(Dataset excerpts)
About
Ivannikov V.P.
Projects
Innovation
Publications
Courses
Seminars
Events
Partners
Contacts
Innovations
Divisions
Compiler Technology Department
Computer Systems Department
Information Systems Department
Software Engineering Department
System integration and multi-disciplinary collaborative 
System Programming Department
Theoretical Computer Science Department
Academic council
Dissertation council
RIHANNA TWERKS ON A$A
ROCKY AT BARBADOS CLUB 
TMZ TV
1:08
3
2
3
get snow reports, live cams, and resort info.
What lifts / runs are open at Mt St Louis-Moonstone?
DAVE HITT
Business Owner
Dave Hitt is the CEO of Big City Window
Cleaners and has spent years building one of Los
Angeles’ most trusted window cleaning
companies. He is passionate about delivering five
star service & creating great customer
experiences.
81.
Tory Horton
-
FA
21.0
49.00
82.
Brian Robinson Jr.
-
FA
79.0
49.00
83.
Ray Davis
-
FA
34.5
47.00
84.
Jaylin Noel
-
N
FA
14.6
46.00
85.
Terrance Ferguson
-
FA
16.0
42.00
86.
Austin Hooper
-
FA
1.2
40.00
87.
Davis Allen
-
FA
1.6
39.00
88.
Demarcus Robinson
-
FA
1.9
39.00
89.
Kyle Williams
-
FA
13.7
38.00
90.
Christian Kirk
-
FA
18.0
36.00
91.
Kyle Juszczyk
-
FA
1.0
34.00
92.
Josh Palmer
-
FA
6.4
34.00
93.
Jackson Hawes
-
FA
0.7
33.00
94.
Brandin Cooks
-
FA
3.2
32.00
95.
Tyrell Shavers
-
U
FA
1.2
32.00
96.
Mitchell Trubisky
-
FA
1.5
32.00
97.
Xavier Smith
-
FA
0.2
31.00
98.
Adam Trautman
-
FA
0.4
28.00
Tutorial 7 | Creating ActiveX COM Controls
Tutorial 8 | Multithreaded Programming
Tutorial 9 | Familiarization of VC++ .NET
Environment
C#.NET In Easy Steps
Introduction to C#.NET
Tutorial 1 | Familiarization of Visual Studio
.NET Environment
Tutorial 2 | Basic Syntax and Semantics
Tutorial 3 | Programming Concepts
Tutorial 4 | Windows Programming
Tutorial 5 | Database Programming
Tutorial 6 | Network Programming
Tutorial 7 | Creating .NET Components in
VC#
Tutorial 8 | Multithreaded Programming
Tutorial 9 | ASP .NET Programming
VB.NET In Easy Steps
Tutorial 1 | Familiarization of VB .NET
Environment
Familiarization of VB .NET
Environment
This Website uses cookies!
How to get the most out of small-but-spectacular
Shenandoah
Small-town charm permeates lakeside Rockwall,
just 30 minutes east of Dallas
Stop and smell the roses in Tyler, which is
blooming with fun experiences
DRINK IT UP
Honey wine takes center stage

▶ **EXERCISE**
For every line above that holds the word "Systems", report the whole line.

▶ **SOLUTION FOR THIS EXERCISE**
Computer Systems Department
Information Systems Department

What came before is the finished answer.